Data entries
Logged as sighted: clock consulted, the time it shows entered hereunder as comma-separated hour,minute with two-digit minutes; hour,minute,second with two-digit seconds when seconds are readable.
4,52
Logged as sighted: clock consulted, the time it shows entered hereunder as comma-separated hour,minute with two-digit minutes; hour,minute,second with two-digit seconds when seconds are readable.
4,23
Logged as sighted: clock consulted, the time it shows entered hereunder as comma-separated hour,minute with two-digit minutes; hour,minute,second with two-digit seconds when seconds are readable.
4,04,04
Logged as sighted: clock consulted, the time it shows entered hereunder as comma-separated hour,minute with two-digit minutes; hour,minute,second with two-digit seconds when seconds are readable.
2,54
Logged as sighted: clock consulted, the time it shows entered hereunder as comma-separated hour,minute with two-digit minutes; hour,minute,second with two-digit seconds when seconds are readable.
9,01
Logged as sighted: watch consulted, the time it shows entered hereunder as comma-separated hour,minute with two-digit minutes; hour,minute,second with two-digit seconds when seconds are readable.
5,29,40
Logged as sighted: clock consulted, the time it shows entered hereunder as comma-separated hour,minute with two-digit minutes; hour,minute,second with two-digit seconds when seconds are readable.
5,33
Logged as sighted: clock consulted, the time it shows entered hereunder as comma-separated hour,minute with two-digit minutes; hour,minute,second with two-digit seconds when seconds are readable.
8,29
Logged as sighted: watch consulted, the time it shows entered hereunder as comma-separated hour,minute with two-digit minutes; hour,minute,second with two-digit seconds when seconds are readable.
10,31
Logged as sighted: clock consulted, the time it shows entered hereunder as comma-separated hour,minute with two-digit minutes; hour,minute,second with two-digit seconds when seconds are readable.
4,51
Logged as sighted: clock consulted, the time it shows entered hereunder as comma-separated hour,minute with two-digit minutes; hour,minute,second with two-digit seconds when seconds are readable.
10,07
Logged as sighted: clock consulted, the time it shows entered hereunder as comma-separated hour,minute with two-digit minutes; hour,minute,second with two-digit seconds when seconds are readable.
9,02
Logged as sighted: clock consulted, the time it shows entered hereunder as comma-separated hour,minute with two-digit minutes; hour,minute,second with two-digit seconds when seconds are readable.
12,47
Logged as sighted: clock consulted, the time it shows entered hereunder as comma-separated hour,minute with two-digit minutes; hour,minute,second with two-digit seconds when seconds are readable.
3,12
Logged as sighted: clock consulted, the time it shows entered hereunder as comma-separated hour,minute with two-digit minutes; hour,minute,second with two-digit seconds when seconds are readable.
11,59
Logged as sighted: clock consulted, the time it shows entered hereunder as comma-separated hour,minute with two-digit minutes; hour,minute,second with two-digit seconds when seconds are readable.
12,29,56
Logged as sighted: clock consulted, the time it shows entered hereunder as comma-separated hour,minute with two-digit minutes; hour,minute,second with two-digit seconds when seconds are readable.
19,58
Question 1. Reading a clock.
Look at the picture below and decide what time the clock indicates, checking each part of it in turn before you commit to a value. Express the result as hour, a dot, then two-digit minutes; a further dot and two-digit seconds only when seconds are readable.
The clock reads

• _WORK TO BE COMPLETED_: Copy each line above that contains the string "checking", matching case exactly.

• _COMPLETED EXERCISE_:
Look at the picture below and decide what time the clock indicates, checking each part of it in turn before you commit to a value. Express the result as hour, a dot, then two-digit minutes; a further dot and two-digit seconds only when seconds are readable.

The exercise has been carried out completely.